Non-Violent Communication

The process of non-violent communication was developed by Marshall Rosenberg, Ph.D., and provides four simple steps for honestly expressing yourself without blame or criticism. The site lists the steps (below), which are centered around the concepts of expressing observations, feelings, needs, and requests:

  1. What you observe. Differentiating observation from evaluation, being able to carefully observe what is happening free of evaluation, and to specify behaviors and conditions that are affecting us.

  2. How it makes you feel. Differentiating feeling from thinking, being able to identify and express internal feeling states in a way that does not imply judgment, criticism, or blame/punishment.

  3. What you need. Connecting with the universal human needs/values (e.g. sustenance, trust, understanding) in us that are being met or not met in relation to what is happening and how we are feeling.

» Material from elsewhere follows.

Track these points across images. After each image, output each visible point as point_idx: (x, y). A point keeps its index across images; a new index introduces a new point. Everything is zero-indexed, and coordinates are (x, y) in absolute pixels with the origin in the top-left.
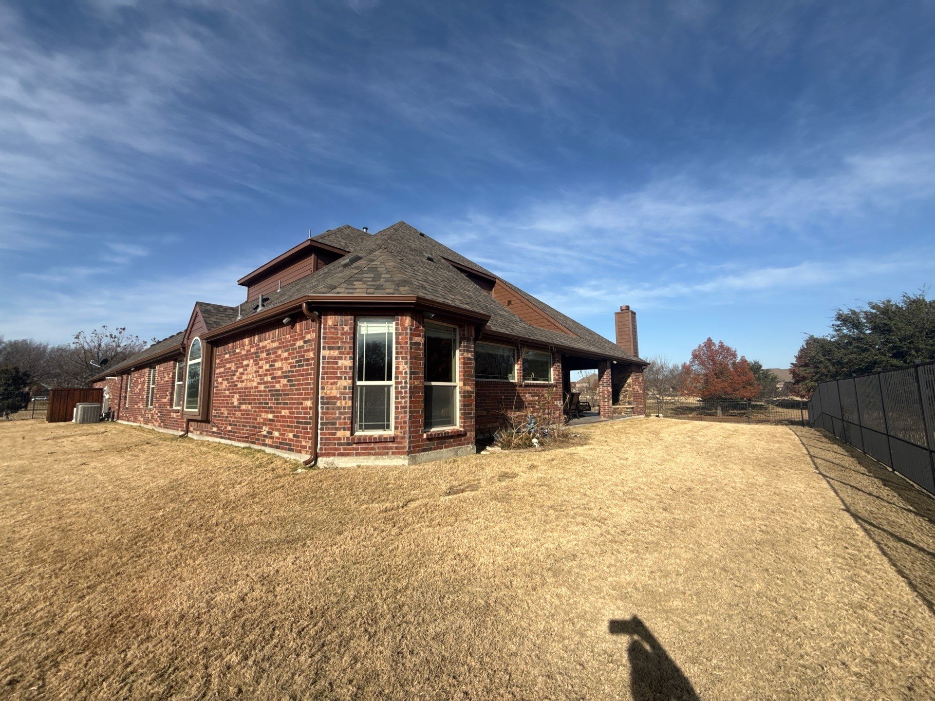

  4. What you request. Requesting what we would like in a way that clearly and specifically states what we do want (rather than what we don’t want), and that is truly a request and not a demand (i.e. attempting to motivate, however subtly, out of fear, guilt, shame, obligation, etc., rather than out of willingness and compassionate giving).

These are just the basics of the process: For more information, you should really go to the site (above) or get the book, Nonviolent Communication: A Language of Life by Marshall B. Rosenberg, Ph.D.

Wish me luck, I’m going to try out these steps for a calm and rational confrontation with my friends!

Note to self: Don’t blame, simply express.